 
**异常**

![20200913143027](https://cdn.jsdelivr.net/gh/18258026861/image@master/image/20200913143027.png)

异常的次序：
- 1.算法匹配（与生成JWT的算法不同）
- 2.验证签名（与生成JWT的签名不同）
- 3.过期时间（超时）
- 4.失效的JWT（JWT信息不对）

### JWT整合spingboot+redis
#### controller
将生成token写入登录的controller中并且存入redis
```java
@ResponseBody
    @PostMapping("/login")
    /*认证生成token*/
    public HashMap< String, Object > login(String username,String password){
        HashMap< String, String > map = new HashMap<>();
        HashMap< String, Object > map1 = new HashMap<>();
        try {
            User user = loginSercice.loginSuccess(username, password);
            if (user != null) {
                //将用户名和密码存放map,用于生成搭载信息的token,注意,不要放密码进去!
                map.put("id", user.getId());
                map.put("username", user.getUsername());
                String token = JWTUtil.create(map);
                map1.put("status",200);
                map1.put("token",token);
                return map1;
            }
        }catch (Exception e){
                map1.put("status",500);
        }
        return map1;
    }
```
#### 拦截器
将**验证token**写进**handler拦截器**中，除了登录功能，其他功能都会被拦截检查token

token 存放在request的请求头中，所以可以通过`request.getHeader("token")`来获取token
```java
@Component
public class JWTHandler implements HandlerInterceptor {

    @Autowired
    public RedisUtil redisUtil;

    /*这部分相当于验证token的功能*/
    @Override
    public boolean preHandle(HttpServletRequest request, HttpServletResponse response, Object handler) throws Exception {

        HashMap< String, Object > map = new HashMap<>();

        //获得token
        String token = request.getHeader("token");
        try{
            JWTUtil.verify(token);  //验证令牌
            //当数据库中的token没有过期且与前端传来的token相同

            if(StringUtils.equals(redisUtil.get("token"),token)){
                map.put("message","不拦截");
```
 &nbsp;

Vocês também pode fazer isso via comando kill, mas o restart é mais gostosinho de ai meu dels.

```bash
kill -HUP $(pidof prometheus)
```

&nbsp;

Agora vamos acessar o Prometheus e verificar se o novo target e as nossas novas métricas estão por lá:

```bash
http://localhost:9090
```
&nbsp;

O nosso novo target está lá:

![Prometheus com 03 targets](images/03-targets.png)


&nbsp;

=====

*What you have to do:*
The entries above are to be restated word for word.

*Solution to the exercise:*
**异常**

![20200913143027](https://cdn.jsdelivr.net/gh/18258026861/image@master/image/20200913143027.png)

异常的次序：
- 1.算法匹配（与生成JWT的算法不同）
- 2.验证签名（与生成JWT的签名不同）
- 3.过期时间（超时）
- 4.失效的JWT（JWT信息不对）

### JWT整合spingboot+redis
#### controller
将生成token写入登录的controller中并且存入redis
```java
@ResponseBody
    @PostMapping("/login")
    /*认证生成token*/
    public HashMap< String, Object > login(String username,String password){
        HashMap< String, String > map = new HashMap<>();
        HashMap< String, Object > map1 = new HashMap<>();
        try {
            User user = loginSercice.loginSuccess(username, password);
            if (user != null) {
                //将用户名和密码存放map,用于生成搭载信息的token,注意,不要放密码进去!
                map.put("id", user.getId());
                map.put("username", user.getUsername());
                String token = JWTUtil.create(map);
                map1.put("status",200);
                map1.put("token",token);
                return map1;
            }
        }catch (Exception e){
                map1.put("status",500);
        }
        return map1;
    }
```
#### 拦截器
将**验证token**写进**handler拦截器**中，除了登录功能，其他功能都会被拦截检查token

token 存放在request的请求头中，所以可以通过`request.getHeader("token")`来获取token
```java
@Component
public class JWTHandler implements HandlerInterceptor {

    @Autowired
    public RedisUtil redisUtil;

    /*这部分相当于验证token的功能*/
    @Override
    public boolean preHandle(HttpServletRequest request, HttpServletResponse response, Object handler) throws Exception {

        HashMap< String, Object > map = new HashMap<>();

        //获得token
        String token = request.getHeader("token");
        try{
            JWTUtil.verify(token);  //验证令牌
            //当数据库中的token没有过期且与前端传来的token相同

            if(StringUtils.equals(redisUtil.get("token"),token)){
                map.put("message","不拦截");
```
 &nbsp;

Vocês também pode fazer isso via comando kill, mas o restart é mais gostosinho de ai meu dels.

```bash
kill -HUP $(pidof prometheus)
```

&nbsp;

Agora vamos acessar o Prometheus e verificar se o novo target e as nossas novas métricas estão por lá:

```bash
http://localhost:9090
```
&nbsp;

O nosso novo target está lá:

![Prometheus com 03 targets](images/03-targets.png)


&nbsp;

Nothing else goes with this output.